*EXERCISE GOAL*.
For the entries below, copy exactly the line that contains "Figure 2 . Leading" through the line that contains "TABLE 2 The", both ends included, and exclude all pictures.

*EXTRACTED RECORDS*.

..........

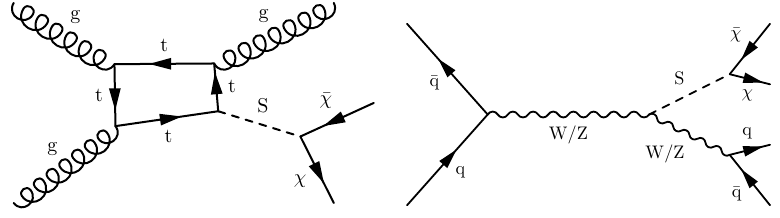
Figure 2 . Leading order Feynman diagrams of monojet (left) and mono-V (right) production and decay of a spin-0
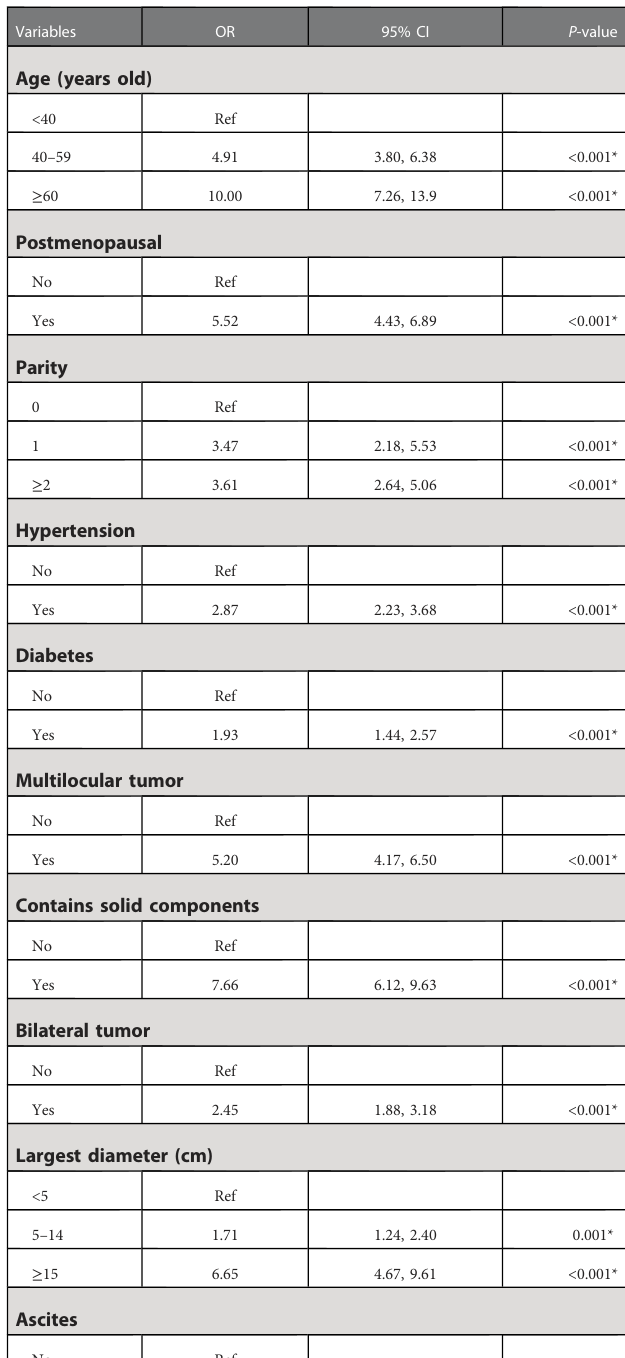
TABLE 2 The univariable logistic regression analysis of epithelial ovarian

..........

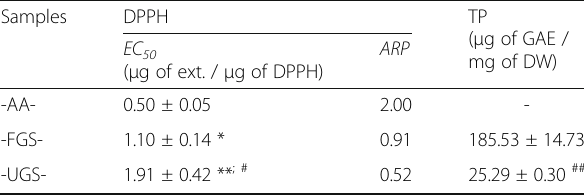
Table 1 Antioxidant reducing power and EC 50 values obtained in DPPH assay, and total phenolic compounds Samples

..........

*TASK RESULT*.
Figure 2 . Leading order Feynman diagrams of monojet (left) and mono-V (right) production and decay of a spin-0
TABLE 2 The univariable logistic regression analysis of epithelial ovarian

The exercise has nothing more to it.